What has been your own prior involvement with heavyweights?
I’ve only ever had one; big Ian Millarvie from Hamilton. He wasn’t a bad fighter and was capable of winning the British title. He was unbeaten in seven as a pro, five by stoppage and he beat (future Commonwealth champion) Marty Rogan in the amateurs.
I paid to take him over to the Catskills to spar Monte Barrett, and to Poland to spar Albert Sosnowski. But Ian started to see bright lights and listened to the wrong people. Twice he pulled out of Prizefighter tournaments when he’d have had an excellent chance of winning. He certainly didn’t have the dedication that big Cornish has. Eventually I had to sack him and he never fought again.
What qualities do you see in Cornish that give you faith he might be the one to break the Scottish drought?
His fitness, athleticism and dedication. After each fight, he analyses his performances very honestly and critically. He then tries to get better, working diligently to eliminate his shortcomings. I also like the manner in which he’s winning, in control of every situation.
Gary’s already proven that he has plenty of heart. In heavyweight boxing, as everybody knows, anybody can knock anybody else over. Last March at The York Hall, a Portuguese lump (Humberto Evora) hit Cornish flush on the beard and Gary collapsed like a deck of cards. Several would have stayed down but he hauled himself up, bit hard on his gumshield and eventually clumped all the fight out of the other fella (Evora quit on his stool citing a hand injury after round four).

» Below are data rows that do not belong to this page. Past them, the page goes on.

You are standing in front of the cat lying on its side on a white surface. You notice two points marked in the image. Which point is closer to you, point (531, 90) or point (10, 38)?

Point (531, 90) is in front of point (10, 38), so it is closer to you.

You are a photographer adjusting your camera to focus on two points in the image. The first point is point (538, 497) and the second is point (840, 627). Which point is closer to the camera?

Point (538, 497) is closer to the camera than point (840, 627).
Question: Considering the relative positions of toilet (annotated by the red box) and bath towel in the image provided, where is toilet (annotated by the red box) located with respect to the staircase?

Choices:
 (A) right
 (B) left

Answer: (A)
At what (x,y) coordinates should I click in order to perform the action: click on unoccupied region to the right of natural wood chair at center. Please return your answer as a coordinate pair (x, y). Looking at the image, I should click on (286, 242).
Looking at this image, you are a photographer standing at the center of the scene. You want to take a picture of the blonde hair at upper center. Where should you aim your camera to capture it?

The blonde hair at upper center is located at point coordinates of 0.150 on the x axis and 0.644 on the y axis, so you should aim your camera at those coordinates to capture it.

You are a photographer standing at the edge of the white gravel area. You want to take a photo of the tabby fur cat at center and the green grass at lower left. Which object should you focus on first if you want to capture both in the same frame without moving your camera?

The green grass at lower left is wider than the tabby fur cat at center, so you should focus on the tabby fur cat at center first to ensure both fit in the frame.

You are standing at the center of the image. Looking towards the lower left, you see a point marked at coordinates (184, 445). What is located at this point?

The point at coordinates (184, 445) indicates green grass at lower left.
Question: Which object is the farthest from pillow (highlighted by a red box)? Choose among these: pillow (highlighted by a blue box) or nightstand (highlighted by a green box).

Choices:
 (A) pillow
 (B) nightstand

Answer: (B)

Gary has been a pro for three years now. He’s won 17 straight and has stopped each of his last five opponents. However, he’s still to go past seven rounds. How close is he to a meaningful fight for, say, a Celtic title?
Let’s not forget that Gary’s still only 26. In heavyweight terms he’s still a big baby. Amateur and pro, he’s been inside a ring less than 30 times. He’s nowhere near the finished article and there’s so much more to bring out. What he now needs is fine tuning; loads of quality sparring plus fights against good opposition against whom he can learn.

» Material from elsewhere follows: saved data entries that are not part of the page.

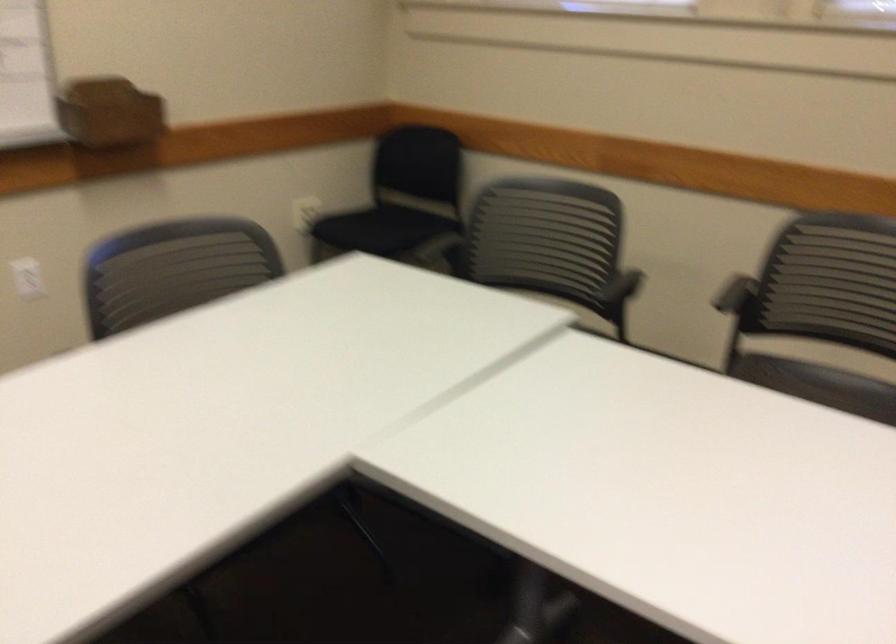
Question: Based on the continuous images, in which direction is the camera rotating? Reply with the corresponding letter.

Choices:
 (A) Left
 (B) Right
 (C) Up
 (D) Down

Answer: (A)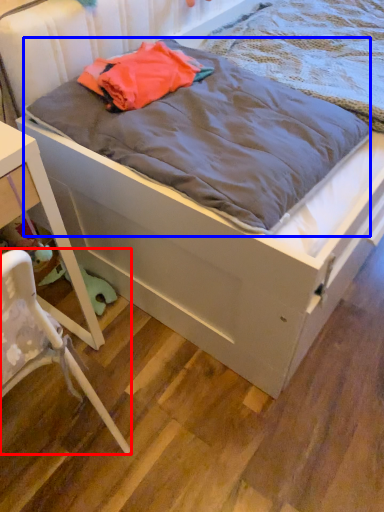
Question: Which point is further to the camera, chair (highlighted by a red box) or blanket (highlighted by a blue box)?

Choices:
 (A) chair
 (B) blanket

Answer: (B)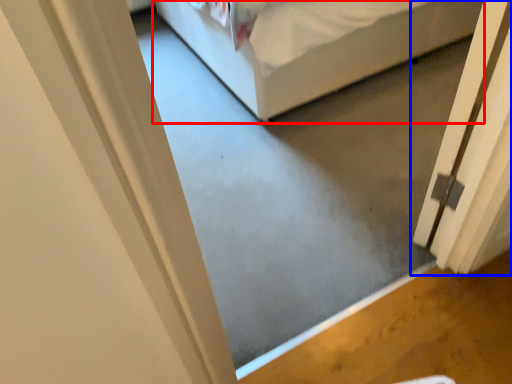
Question: Which of the following is the closest to the observer, bed (highlighted by a red box) or door (highlighted by a blue box)?

Choices:
 (A) bed
 (B) door

Answer: (B)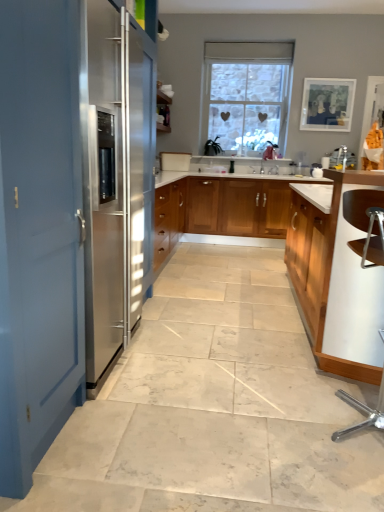
Question: In terms of width, does blue matte door at left look wider or thinner when compared to wooden cabinet at center, which is counted as the second cabinetry, starting from the front?

Choices:
 (A) wide
 (B) thin

Answer: (A)

Question: Is blue matte door at left taller or shorter than wooden cabinet at center, which is counted as the second cabinetry, starting from the front?

Choices:
 (A) tall
 (B) short

Answer: (A)

Question: Which is farther from the light wood/wooden cabinet at right, arranged as the second cabinetry when viewed from the back?

Choices:
 (A) wooden cabinet at center, positioned as the first cabinetry in back-to-front order
 (B) stone textured window at center
 (C) blue matte door at left

Answer: (B)

Question: Estimate the real-world distances between objects in this image. Which object is farther from the stone textured window at center?

Choices:
 (A) wooden cabinet at center, which is counted as the second cabinetry, starting from the front
 (B) blue matte door at left
 (C) light wood/wooden cabinet at right, which ranks as the 1th cabinetry in front-to-back order

Answer: (B)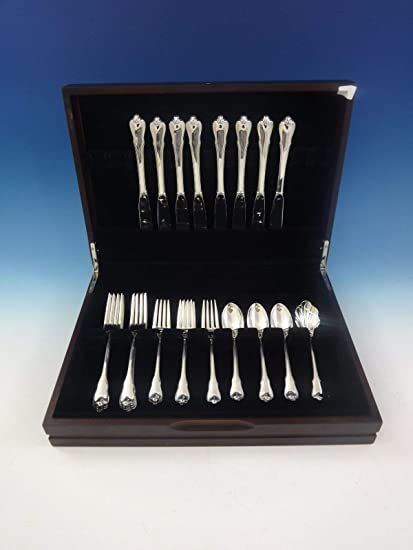
The height and width of the screenshot is (550, 413). What are the coordinates of `spoons` in the screenshot? It's located at (234, 328), (255, 327), (280, 323), (309, 317).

He’s already sparred the likes of Dereck Chisora, David Price and Audley Harrison plus we’ve taken him to the continent to work with some of the top European heavyweights. However, at the level he’s currently at, Gary still has to make his living as a joiner. There’s financial constraints to his development.

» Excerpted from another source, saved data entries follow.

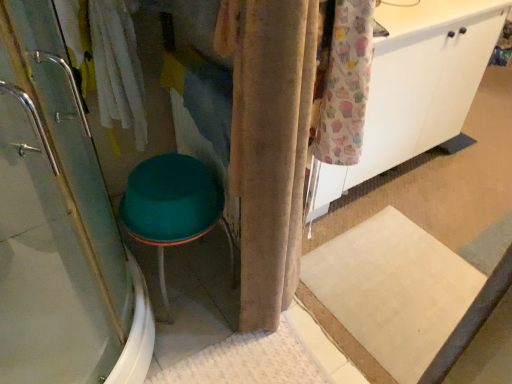
The height and width of the screenshot is (384, 512). I want to click on teal plastic stool at lower left, so click(x=172, y=207).

Find the location of a particular element. The height and width of the screenshot is (384, 512). clear glass shower door at left is located at coordinates (59, 225).

Find the location of a particular element. teal plastic stool at lower left is located at coordinates (172, 207).

Based on the photo, are white matte cabinet at upper right and teal plastic stool at lower left beside each other?

white matte cabinet at upper right and teal plastic stool at lower left are clearly separated.

Considering the sizes of objects white matte cabinet at upper right and teal plastic stool at lower left in the image provided, who is wider, white matte cabinet at upper right or teal plastic stool at lower left?

With larger width is teal plastic stool at lower left.

Is white matte cabinet at upper right in front of or behind teal plastic stool at lower left in the image?

Clearly, white matte cabinet at upper right is in front of teal plastic stool at lower left.

From the image's perspective, which is above, white matte cabinet at upper right or teal plastic stool at lower left?

white matte cabinet at upper right appears higher in the image.

Which is behind, point (148, 243) or point (53, 209)?

The point (53, 209) is farther from the camera.

Looking at their sizes, would you say teal plastic stool at lower left is wider or thinner than clear glass shower door at left?

teal plastic stool at lower left is thinner than clear glass shower door at left.

From the image's perspective, is teal plastic stool at lower left below clear glass shower door at left?

Yes.

Is teal plastic stool at lower left inside the boundaries of clear glass shower door at left, or outside?

teal plastic stool at lower left is located beyond the bounds of clear glass shower door at left.

What's the angular difference between teal plastic stool at lower left and velvet beige curtain at center's facing directions?

The angular difference between teal plastic stool at lower left and velvet beige curtain at center is 92.2 degrees.

Is teal plastic stool at lower left with velvet beige curtain at center?

teal plastic stool at lower left and velvet beige curtain at center are not in contact.

Is teal plastic stool at lower left looking in the opposite direction of velvet beige curtain at center?

That's not correct — teal plastic stool at lower left is not looking away from velvet beige curtain at center.

Where is `curtain located in front of the teal plastic stool at lower left`? curtain located in front of the teal plastic stool at lower left is located at coordinates (269, 143).

Would you say velvet beige curtain at center is a long distance from teal plastic stool at lower left?

velvet beige curtain at center is near teal plastic stool at lower left, not far away.

Do you think velvet beige curtain at center is within teal plastic stool at lower left, or outside of it?

velvet beige curtain at center is not inside teal plastic stool at lower left, it's outside.

Between point (269, 165) and point (133, 222), which one is positioned in front?

Positioned in front is point (269, 165).

Which is behind, point (45, 373) or point (297, 101)?

The point (45, 373) is farther.

This screenshot has height=384, width=512. What are the coordinates of `shower door in front of the velvet beige curtain at center` in the screenshot? It's located at (59, 225).

Is clear glass shower door at left taller than velvet beige curtain at center?

Correct, clear glass shower door at left is much taller as velvet beige curtain at center.

From a real-world perspective, is clear glass shower door at left located beneath white matte cabinet at upper right?

Yes.

In terms of size, does clear glass shower door at left appear bigger or smaller than white matte cabinet at upper right?

Considering their sizes, clear glass shower door at left takes up more space than white matte cabinet at upper right.

Is point (105, 336) closer to viewer compared to point (390, 80)?

Yes, point (105, 336) is in front of point (390, 80).

Can you confirm if clear glass shower door at left is positioned to the right of white matte cabinet at upper right?

No, clear glass shower door at left is not to the right of white matte cabinet at upper right.

Are clear glass shower door at left and teal plastic stool at lower left beside each other?

No, clear glass shower door at left is not beside teal plastic stool at lower left.

In the scene shown: Is clear glass shower door at left to the left of teal plastic stool at lower left from the viewer's perspective?

Yes.

Looking at their sizes, would you say clear glass shower door at left is wider or thinner than teal plastic stool at lower left?

clear glass shower door at left is wider than teal plastic stool at lower left.

Locate an element on the screen. This screenshot has width=512, height=384. cabinetry on the right of teal plastic stool at lower left is located at coordinates (418, 84).

This screenshot has width=512, height=384. I want to click on step stool directly beneath the clear glass shower door at left (from a real-world perspective), so click(172, 207).

Which object lies further to the anchor point clear glass shower door at left, white matte cabinet at upper right or teal plastic stool at lower left?

white matte cabinet at upper right.

From the image, which object appears to be nearer to teal plastic stool at lower left, clear glass shower door at left or white matte cabinet at upper right?

clear glass shower door at left.

Based on their spatial positions, is white matte cabinet at upper right or clear glass shower door at left closer to velvet beige curtain at center?

clear glass shower door at left is positioned closer to the anchor velvet beige curtain at center.

When comparing their distances from teal plastic stool at lower left, does clear glass shower door at left or velvet beige curtain at center seem closer?

Among the two, velvet beige curtain at center is located nearer to teal plastic stool at lower left.

Looking at the image, which one is located further to clear glass shower door at left, teal plastic stool at lower left or velvet beige curtain at center?

velvet beige curtain at center.

Based on their spatial positions, is velvet beige curtain at center or teal plastic stool at lower left closer to clear glass shower door at left?

teal plastic stool at lower left lies closer to clear glass shower door at left than the other object.

Looking at the image, which one is located closer to teal plastic stool at lower left, white matte cabinet at upper right or clear glass shower door at left?

clear glass shower door at left.

When comparing their distances from velvet beige curtain at center, does clear glass shower door at left or teal plastic stool at lower left seem closer?

teal plastic stool at lower left is closer to velvet beige curtain at center.

Identify the location of curtain located between clear glass shower door at left and white matte cabinet at upper right in the left-right direction. (269, 143).

In order to click on cabinetry between clear glass shower door at left and teal plastic stool at lower left along the z-axis in this screenshot , I will do `click(418, 84)`.

Locate an element on the screen. The height and width of the screenshot is (384, 512). curtain between clear glass shower door at left and teal plastic stool at lower left in the front-back direction is located at coordinates (269, 143).

Identify the location of curtain located between teal plastic stool at lower left and white matte cabinet at upper right in the left-right direction. This screenshot has height=384, width=512. (269, 143).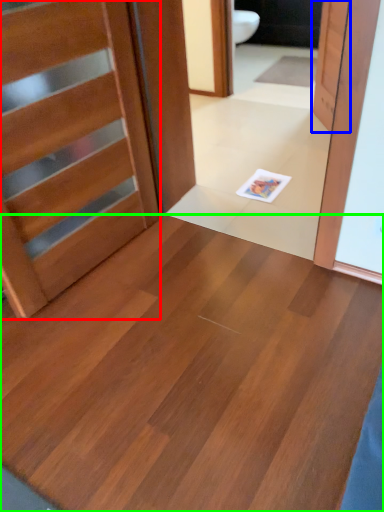
Question: Which object is the closest to the door (highlighted by a red box)? Choose among these: door (highlighted by a blue box) or plywood (highlighted by a green box).

Choices:
 (A) door
 (B) plywood

Answer: (B)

Here, understand he’s already boxed three scheduled eight rounders and even a 10 rounder but none of those fights went past round seven because Gary did his job and got rid of the opponent early.
We hope to get him something before the summer but there’s nobody for him to box for a Celtic title. A match with someone like Michael Sprott or Tom Dallas might be viable but there’s a lot of names who just don’t want to fight him.
Perhaps we could go the InterContinental route but that gives you exemption to fight for world titles so you have to be wary. Ultimately, I’d love Gary to become the first Scot to challenge for the British heavyweight title but Tyson Fury and Dereck Chisora are contesting that in July and, at this stage, they’re a few steps above Gary. He’s not ready for them yet.
You’ve achieved great things in boxing but never with a heavyweight. How important is it for you to breach that void before you retire?
I think it’d be the final piece to my jigsaw. I’ve had untold British, Commonwealth and European champions. I’ve steered Pat Clinton, Paul Weir, Jav Khaliq and James Hare to world titles and I’ve been associated in one form or another with at least ten world champions. But a decent heavyweight has always been hard to come by.
I came through an era of good quality guys, world champions like Floyd Patterson, Jersey Joe Walcott and Ezzard Charles, and top domestic heavyweights like Joe Erskine and Henry Cooper so I’ve always had an interest even though I wasn’t intimately involved myself.
Above all, I really admire Gary Cornish’s complete dedication and the real graft that he and his trainer Laurie Redfern put in, in the gym. Because of that, I’m anxious to do all I can to help them, irrespective of the division they fight in.